La Chesa Tschudi à Zuoz
Sur le versant sud du village de Zuoz (2012), Men Duri Arquint conçoit un bâtiment en béton apparent, coiffé d’un toit à deux pans et pourvu d’ouvertures asymétriques qui rappellent les vieilles maisons de l’Engadine, à la fois par leur intégration au tissu urbain et par leur distribution intérieure. L’édifice abrite le domicile d’un couple de galeristes d’art, diverses œuvres de leur collection, des terrariums de reptiles exotiques et des voitures. L’aspect complexe du bâtiment offre cependant la même impression d’immédiateté et de simplicité que les maisons rurales de la région. À l’intérieur, le traitement géométrique de la section dévoile la complexité du programme dans la variété des espaces.
Une solide épine dorsale adossée à la pente et façonnée telle une sculpture par des blocs verticaux sert d’espace de circulation et de distribution pour les cinq niveaux. Les deux premiers sont enterrés et abritent le garage relié à la route par une voie d’accès ainsi que les terrariums. Au troisième niveau, le premier à ne pas être enterré, les chambres à coucher sont disposées de manière symétrique de part et d’autre de l’axe formé par un espace bureau-bibliothèque doté d’une loggia donnant sur la vallée. À l’étage supérieur, la pièce principale s’étire d’est en ouest, où elle s’ouvre sur le jardin. La structure du toit est modelée par deux cônes qui coupent les rampants et se projettent avec des ouvertures zénithales vers le ciel. De dimensions différentes, ces cônes sont séparés par le volume intermédiaire de la chambre-nid réservée aux invités.
L’expression de la Chesa Tschudi est déterminée par la présence de trois matériaux: le béton, le rouvre massif sombre et l’enduit à la chaux blanc. Entre eux, le lien s’établit de manière directe, à l’intérieur comme à l’extérieur. Renoncer aux joints et aux cache-câbles a exigé une attention accrue lors de la conception et de l’exécution. Le travail d’encastrement réalisé en collaboration étroite avec des artisans locaux a ainsi requis une grande précision.

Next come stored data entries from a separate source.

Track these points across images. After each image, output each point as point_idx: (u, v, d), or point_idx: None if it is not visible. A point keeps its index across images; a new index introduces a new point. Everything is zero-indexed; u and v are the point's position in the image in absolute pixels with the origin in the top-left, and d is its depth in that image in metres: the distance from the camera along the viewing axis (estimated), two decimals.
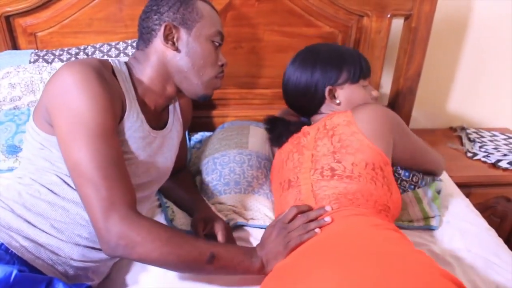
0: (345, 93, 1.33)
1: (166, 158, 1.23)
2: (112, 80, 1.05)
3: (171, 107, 1.28)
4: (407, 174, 1.37)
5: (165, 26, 1.11)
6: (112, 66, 1.12)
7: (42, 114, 1.03)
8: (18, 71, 1.63)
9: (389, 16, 1.78)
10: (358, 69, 1.33)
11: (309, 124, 1.36)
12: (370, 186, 1.14)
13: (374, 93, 1.37)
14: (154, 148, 1.16)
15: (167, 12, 1.13)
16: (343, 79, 1.32)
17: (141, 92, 1.15)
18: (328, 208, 1.11)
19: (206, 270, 1.02)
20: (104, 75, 1.02)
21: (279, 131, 1.39)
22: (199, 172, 1.55)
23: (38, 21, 1.70)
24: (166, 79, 1.17)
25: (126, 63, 1.18)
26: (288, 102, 1.42)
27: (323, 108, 1.34)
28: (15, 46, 1.74)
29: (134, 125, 1.09)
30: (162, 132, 1.20)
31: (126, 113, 1.07)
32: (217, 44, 1.18)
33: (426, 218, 1.36)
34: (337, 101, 1.33)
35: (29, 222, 1.01)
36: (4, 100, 1.62)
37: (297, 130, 1.35)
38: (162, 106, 1.21)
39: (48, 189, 1.04)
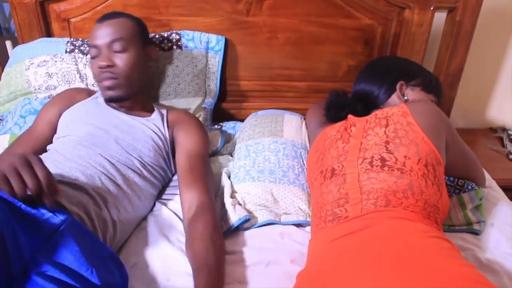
0: (415, 95, 1.35)
1: (124, 131, 1.34)
2: (77, 95, 1.49)
3: (157, 116, 1.44)
4: (451, 179, 1.31)
5: None
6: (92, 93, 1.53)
7: None
8: (55, 61, 1.64)
9: (432, 8, 1.70)
10: (435, 84, 1.41)
11: (360, 114, 1.31)
12: (421, 183, 1.07)
13: None
14: (98, 118, 1.36)
15: None
16: (417, 82, 1.38)
17: None
18: None
19: None
20: (64, 95, 1.50)
21: (342, 104, 1.38)
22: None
23: (71, 6, 1.68)
24: None
25: None
26: (358, 87, 1.44)
27: (387, 104, 1.35)
28: (48, 32, 1.74)
29: (88, 104, 1.44)
30: (120, 115, 1.39)
31: (84, 101, 1.45)
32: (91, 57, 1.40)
33: (469, 223, 1.29)
34: (405, 98, 1.34)
35: None
36: (39, 88, 1.63)
37: (360, 113, 1.35)
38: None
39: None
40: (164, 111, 1.47)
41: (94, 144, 1.27)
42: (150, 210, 1.34)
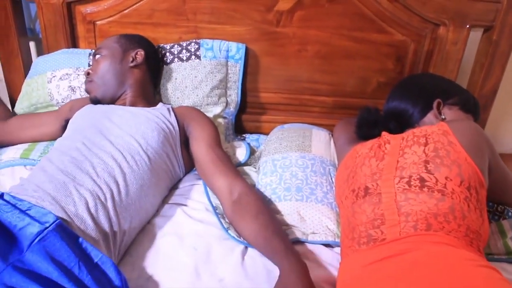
0: (452, 115, 1.28)
1: (127, 117, 1.35)
2: (82, 102, 1.51)
3: (163, 107, 1.46)
4: (490, 204, 1.23)
5: None
6: None
7: None
8: (78, 74, 1.63)
9: (468, 26, 1.64)
10: (473, 104, 1.34)
11: (393, 132, 1.24)
12: (464, 207, 1.00)
13: None
14: (101, 111, 1.40)
15: None
16: (455, 101, 1.31)
17: None
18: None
19: None
20: (73, 102, 1.56)
21: (375, 122, 1.32)
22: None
23: (98, 9, 1.66)
24: None
25: None
26: (391, 104, 1.38)
27: (422, 123, 1.28)
28: (73, 34, 1.71)
29: (89, 107, 1.46)
30: (124, 107, 1.43)
31: (86, 106, 1.47)
32: None
33: (509, 252, 1.21)
34: (443, 117, 1.26)
35: None
36: (62, 102, 1.63)
37: (394, 131, 1.27)
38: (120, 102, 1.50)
39: None
40: (169, 106, 1.49)
41: (99, 131, 1.28)
42: (157, 210, 1.30)
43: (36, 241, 0.92)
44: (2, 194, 1.00)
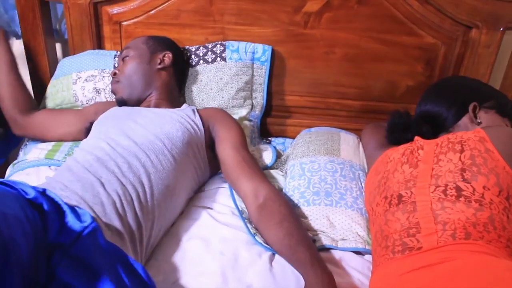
0: (489, 118, 1.23)
1: (152, 118, 1.34)
2: (107, 106, 1.50)
3: (187, 108, 1.44)
4: None
5: None
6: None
7: None
8: (103, 76, 1.62)
9: (502, 29, 1.60)
10: (510, 107, 1.29)
11: (426, 137, 1.20)
12: (503, 218, 0.96)
13: None
14: (125, 113, 1.39)
15: None
16: (491, 104, 1.26)
17: None
18: None
19: None
20: (99, 105, 1.57)
21: (407, 126, 1.28)
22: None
23: (124, 9, 1.65)
24: None
25: None
26: (424, 107, 1.35)
27: (457, 127, 1.22)
28: (99, 35, 1.70)
29: (114, 110, 1.45)
30: (148, 109, 1.43)
31: (111, 108, 1.46)
32: None
33: None
34: (479, 121, 1.22)
35: None
36: (87, 103, 1.62)
37: (426, 135, 1.22)
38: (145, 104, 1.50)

Les propriétaires entretiennent une relation quotidienne dynamique avec les œuvres. À l’entrée, une sculpture de Richard Serra appuyée au mur décharge son poids au sol. Puis le long de l’escalier, une installation vidéo encastrée dans une niche s’allume lorsqu’elle détecte une présence. Dans la pièce principale, une pluie de lumière orange Impronte di pennello, une œuvre réalisée par l’artiste tessinois Niele Toroni, descend de l’un des cônes. Sur l’autre cône, une suite de Fibonacci créée par Mario Merz s’élance vers le ciel. À 1800 mètres d’altitude, ces œuvres d’art amplifient l’espace de l’escalier du bâtiment pour embrasser le paysage environnant et se dilater sans distinction aux dimensions du monde.